Loung Ung’s First They Killed My Father and Cambodian Civil War: Memoir as Testimony and Beyond

Jyoti Priyadarshini, Tanutrushna Panigrahi


Unlike other research based on literary documentation of history, the present research aims at studying a literary writing about the Cambodian Civil War (hereafter CCW), Loung Ung’s First they killed My Father (hereafter First) first published in 2000. CCW narratives, especially memoirs as testimony, hold a significant place in South/South-East Asian literature. Such memoirs contribute to the molding of stories and myths, constructing a collective memory of war for Cambodians. Authors from the CCW generation provide different frame of mind and reflections of the same, and an interesting mix of new voices from Asia emerges through these narratives. This paper aims to make a two-pronged analysis of the Asian woman writer Loung Ung’s memoir First. First, it studies the text as a direct testimony to the CCW using the theoretical apparatus of testimonial literature. Second, it explores how the literary merit of the text takes it beyond the limits and limitations of the genre while blurring the distinction between autobiographical writing, here a memoir, and the features of a fiction and assumes autofictional qualities.
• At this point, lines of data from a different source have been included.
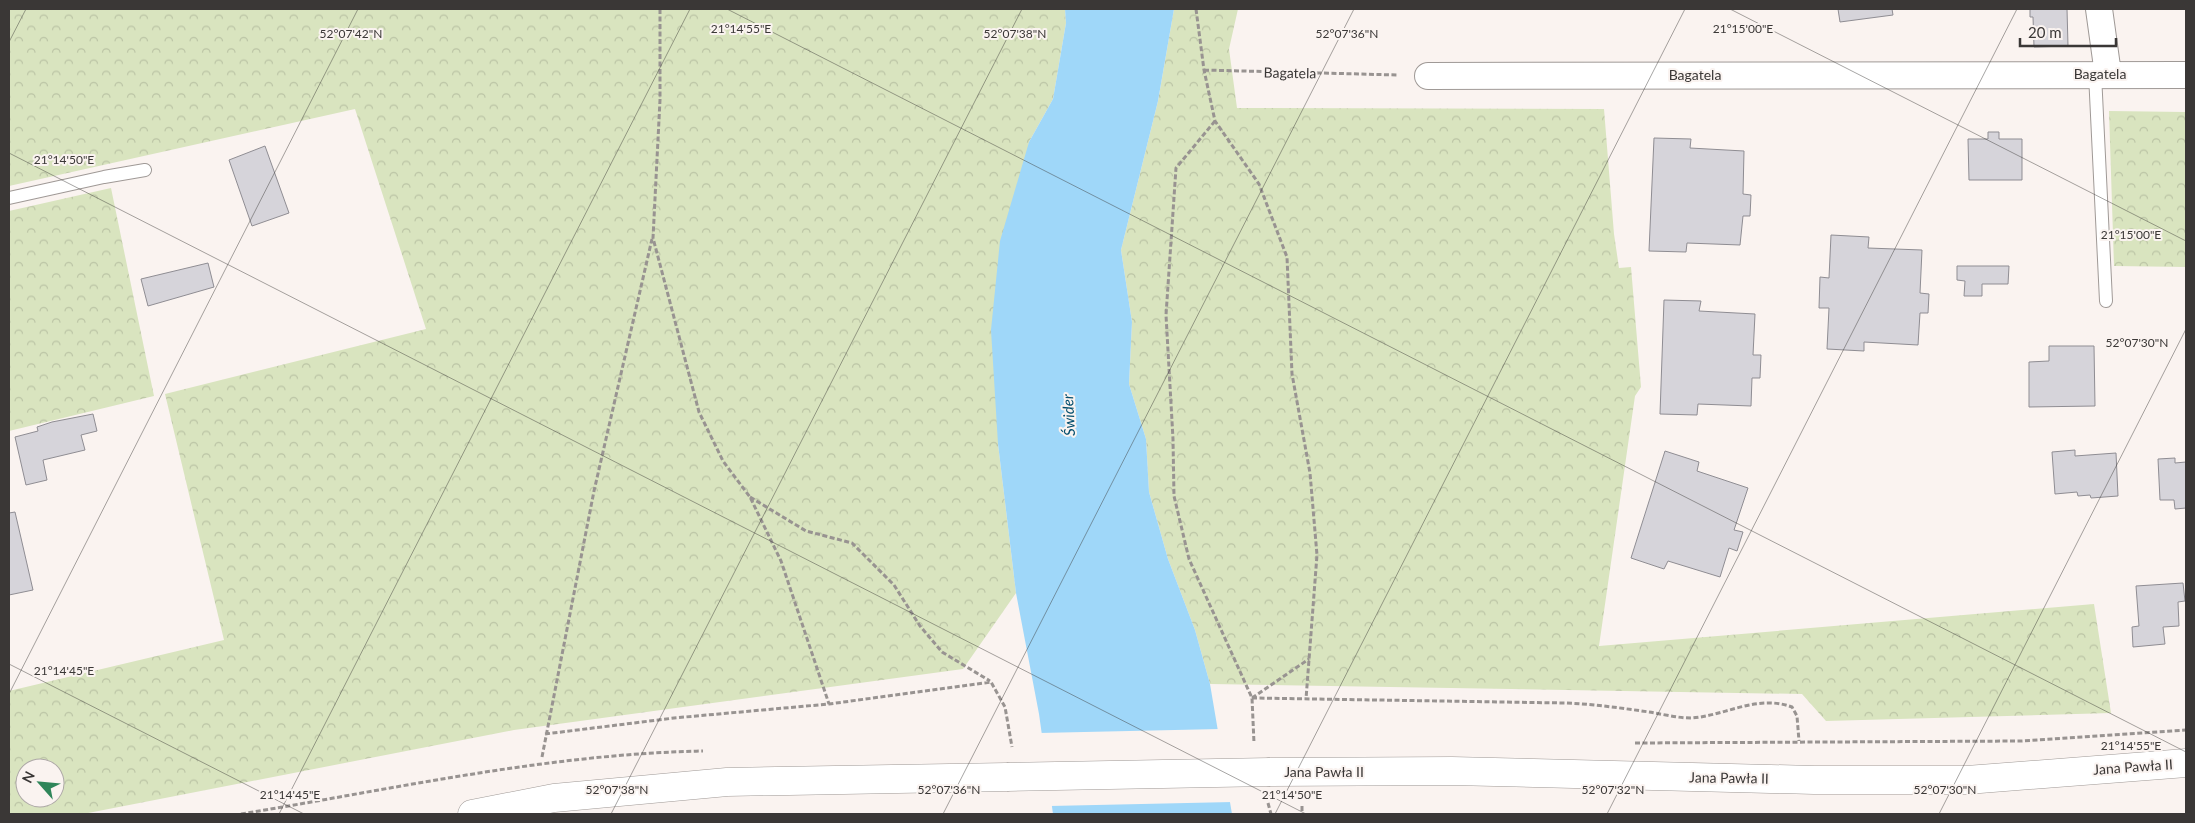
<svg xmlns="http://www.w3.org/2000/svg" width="2195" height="823" font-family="Lato,sans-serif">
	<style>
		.forest { fill: url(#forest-crowns); fill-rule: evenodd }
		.water { fill: #9fd7f9 }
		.pier { fill: #faf3f0 }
		.building { fill: #d6d4da; stroke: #8f8d93 }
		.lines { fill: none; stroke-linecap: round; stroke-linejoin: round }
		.service-casing { stroke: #9f9996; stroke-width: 14 }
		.minor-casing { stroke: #9f9996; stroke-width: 28 }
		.secondary-casing { stroke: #9f9996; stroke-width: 29 }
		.path { stroke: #989391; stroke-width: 3; stroke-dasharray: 5 2.5; stroke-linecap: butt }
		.service { stroke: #fff; stroke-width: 12 }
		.minor { stroke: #fff; stroke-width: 26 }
		.secondary { stroke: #fff; stroke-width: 28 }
		.secondary-bridge-casing { stroke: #9f9996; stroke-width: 29; stroke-linecap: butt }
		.secondary-bridge { stroke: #fff; stroke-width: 28 }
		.ticks { fill: none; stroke: #3a3736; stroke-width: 1; stroke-opacity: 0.45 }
		.labels { text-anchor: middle; stroke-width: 4; stroke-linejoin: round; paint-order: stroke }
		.street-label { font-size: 14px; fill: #3a3736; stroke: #faf3f0 }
		.water-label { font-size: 15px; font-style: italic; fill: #024d6d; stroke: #faf3f0 }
		.ticks-label { font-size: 12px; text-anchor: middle; fill: #3a3736; stroke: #faf3f0; stroke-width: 4; stroke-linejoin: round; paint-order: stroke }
	</style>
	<defs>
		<pattern id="forest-crowns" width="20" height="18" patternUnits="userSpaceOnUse" patternTransform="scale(1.25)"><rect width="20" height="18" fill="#d9e4bf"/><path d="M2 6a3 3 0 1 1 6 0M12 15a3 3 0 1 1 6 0" fill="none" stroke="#bbc4a5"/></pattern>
	</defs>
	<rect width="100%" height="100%" fill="#faf3f0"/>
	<path class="forest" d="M 9,9 L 1065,9 L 1066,23 L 1053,99 L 1029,142 L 998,444 L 1016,593 L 963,669 L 514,730 L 83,814 L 9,814 L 9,691 L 224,640 L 165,394 L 426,329 L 355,109 L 9,186 ZM 25,768 L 55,768 L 55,798 L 25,798 Z
		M 1174,9 L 1238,9 L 1229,49 L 1237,108 L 1604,109 L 1614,234 L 1619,268 L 1631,267 L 1641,387 L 1635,396 L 1599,646 L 2094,604 L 2111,713 L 1826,721 L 1802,694 L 1210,684 L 1195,630 L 1168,559 L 1149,492 L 1146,439 L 1129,384 L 1132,322 L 1121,250 L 1158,101 Z
		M 2109,111 L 2186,112 L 2186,267 L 2114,266 Z
		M 111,188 L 154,396 L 9,431 L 9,211 Z"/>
	<path class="water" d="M 1065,9 L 1174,9 L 1158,101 L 1121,250 L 1132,322 L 1129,384 L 1146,439 L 1149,492 L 1168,559 L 1195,630 L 1210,684 L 1232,814 L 1053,814 L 1039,714 L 1016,593 L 998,444 L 991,330 L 1000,241 L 1029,142 L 1053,99 L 1066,23 Z"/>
	<path class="pier" d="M 1220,729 L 1233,802 L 1050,806 L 1039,733 Z"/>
	<path class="building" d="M 1838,9 L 1892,9 L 1893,15 L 1840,22 Z
		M 2030,9 L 2067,9 L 2068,46 L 2034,47 L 2033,17 L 2030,17 Z
		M 1988,132 L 1999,132 L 1999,139 L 2022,139 L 2022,180 L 1969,180 L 1968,139 L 1988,139 Z
		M 1654,138 L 1691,139 L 1690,148 L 1744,151 L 1743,194 L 1751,195 L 1750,216 L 1743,216 L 1740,245 L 1687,243 L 1686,252 L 1649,251 Z
		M 265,146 L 289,213 L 252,226 L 229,160 Z
		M 1831,235 L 1869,237 L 1868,248 L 1922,250 L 1920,293 L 1929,294 L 1928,313 L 1920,313 L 1918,345 L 1864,342 L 1864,351 L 1827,349 L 1829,308 L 1819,308 L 1820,277 L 1829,278 Z
		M 208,263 L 214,287 L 148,306 L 141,279 Z
		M 1957,266 L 2009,266 L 2008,284 L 1982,284 L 1982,296 L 1964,296 L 1965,281 L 1957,280 Z
		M 1664,300 L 1701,301 L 1699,311 L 1755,314 L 1753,355 L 1761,355 L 1760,378 L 1752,378 L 1751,406 L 1698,404 L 1697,415 L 1660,414 Z
		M 2049,346 L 2094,346 L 2095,406 L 2029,407 L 2029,362 L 2049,361 Z
		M 93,414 L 97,431 L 81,435 L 85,450 L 43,460 L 47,480 L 26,485 L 15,437 L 38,431 L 37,427 L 52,422 Z
		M 2075,450 L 2075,456 L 2116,453 L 2118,496 L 2091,498 L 2090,495 L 2078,496 L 2077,492 L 2055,494 L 2052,452 Z
		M 1665,451 L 1699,462 L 1697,471 L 1748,488 L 1734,530 L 1743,532 L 1737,551 L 1729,548 L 1720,577 L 1668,561 L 1664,569 L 1631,558 Z
		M 2175,458 L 2175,463 L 2186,462 L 2186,508 L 2175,509 L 2174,500 L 2160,500 L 2158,459 Z
		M 15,512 L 33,590 L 9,595 L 9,513 Z
		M 2183,583 L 2185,601 L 2178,602 L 2179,626 L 2163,627 L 2165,644 L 2133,647 L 2132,627 L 2139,626 L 2136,586 Z"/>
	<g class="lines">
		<g class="service-casing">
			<path id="service" d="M 2095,74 L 2106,301
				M 9,198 L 104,177 L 145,170"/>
		</g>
		<g class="minor-casing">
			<path id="minor" d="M 2099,9 L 2108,74
				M 1428,76 L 2186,75"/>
		</g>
		<g class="secondary-casing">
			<path id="secondary" d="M 1270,772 L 1452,771 L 1814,780 L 1967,780 L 2186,763
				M 472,814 L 554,798 L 727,782 L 1007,777"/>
		</g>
		<path class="path" d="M 660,9 L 660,100 L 653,238 L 699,412 L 723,461 L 750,497 L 781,561 L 829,704
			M 1196,9 L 1204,70 L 1215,121 L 1259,184 L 1287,257 L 1292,374 L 1310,473 L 1317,555 L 1306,699
			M 1204,70 L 1398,75
			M 1215,121 L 1176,168 L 1166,315 L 1173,439 L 1174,496 L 1189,559 L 1252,698 L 1254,743
			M 750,497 L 806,531 L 852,543 L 894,585 L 920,626 L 942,652 L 990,681
			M 1252,698 L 1565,703 C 1593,704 1621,708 1649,712 C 1662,714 1677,718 1691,718 C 1725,716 1757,694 1792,707 L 1797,716 L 1799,741
			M 1252,698 L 1309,659
			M 545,734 L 674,718 L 829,704 L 991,682 L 1005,707 L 1012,747
			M 1635,743 L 2021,741 L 2186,730
			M 542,757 L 594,491 L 652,239
			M 1268,803 L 1271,814
			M 1302,806 L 1302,814
			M 241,814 C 394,789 548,754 703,751"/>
		<use href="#service" class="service"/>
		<use href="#minor" class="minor"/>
		<use href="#secondary" class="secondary"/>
		<g class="secondary-bridge-casing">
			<path id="secondary-bridge" d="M 1007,777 L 1270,772"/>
		</g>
		<use href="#secondary-bridge" class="secondary-bridge"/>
	</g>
	<path class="ticks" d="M 727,9 L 2186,752M 1730,9 L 2186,241M 9,42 L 26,9M 9,153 L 1306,814M 9,664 L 304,814M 9,694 L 358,9M 279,814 L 690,9M 611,814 L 1022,9M 943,814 L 1354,9M 1275,814 L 1685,9M 1607,814 L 2017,9M 1939,814 L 2186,329"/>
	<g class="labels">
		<g class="street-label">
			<text transform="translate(1290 73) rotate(1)" y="5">Bagatela</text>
			<text x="2100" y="79">Bagatela</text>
			<text x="1695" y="80">Bagatela</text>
			<text transform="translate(2133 767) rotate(-4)" y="5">Jana Pawła II</text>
			<text x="1324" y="777">Jana Pawła II</text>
			<text transform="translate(1729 778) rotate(1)" y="5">Jana Pawła II</text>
		</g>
		<g class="water-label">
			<text transform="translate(1069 415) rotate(-93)" y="5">Świder</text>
		</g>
	</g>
	<g class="ticks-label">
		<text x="741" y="33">21°14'55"E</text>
		<text x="1743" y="33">21°15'00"E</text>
		<text x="351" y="38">52°07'42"N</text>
		<text x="1015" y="38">52°07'38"N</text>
		<text x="1347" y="38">52°07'36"N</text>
		<text x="64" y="164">21°14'50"E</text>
		<text x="2131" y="239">21°15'00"E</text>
		<text x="2137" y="347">52°07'30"N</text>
		<text x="64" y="675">21°14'45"E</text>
		<text x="2131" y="750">21°14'55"E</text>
		<text x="617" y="794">52°07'38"N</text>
		<text x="949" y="794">52°07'36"N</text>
		<text x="1613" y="794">52°07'32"N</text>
		<text x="1945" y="794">52°07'30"N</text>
		<text x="290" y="799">21°14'45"E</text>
		<text x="1292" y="799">21°14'50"E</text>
	</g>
	<rect width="2195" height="823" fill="none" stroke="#3a3736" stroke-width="20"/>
	<g transform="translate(40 783) rotate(297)"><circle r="24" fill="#faf3f0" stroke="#ada8a6"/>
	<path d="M0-4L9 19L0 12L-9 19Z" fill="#2f865a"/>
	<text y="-8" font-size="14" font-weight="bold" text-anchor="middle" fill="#3a3736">N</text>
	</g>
	<path d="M2020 38v8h96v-8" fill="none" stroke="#3a3736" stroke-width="2.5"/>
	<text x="2028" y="38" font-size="15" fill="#3a3736" stroke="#faf3f0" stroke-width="4" paint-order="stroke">20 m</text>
</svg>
In order to negotiate the proposed bipartite argument, the paper considers the sociological and political aspects of the narrative strategy used and discusses the historical accuracy of the text by providing an insight into the historical evidence of the CCW and other fictional and non-fictional accounts of the same. By proving that Ung’s First is auto-fictional in nature, it offers a new lens to read the text and might be useful in the study of life writing. For the first time, this paper attempts to study Ung’s memoir, First as an Autofiction.


Keywords: Asian women writers, testimony, memoir, Cambodian Civil War, autofiction.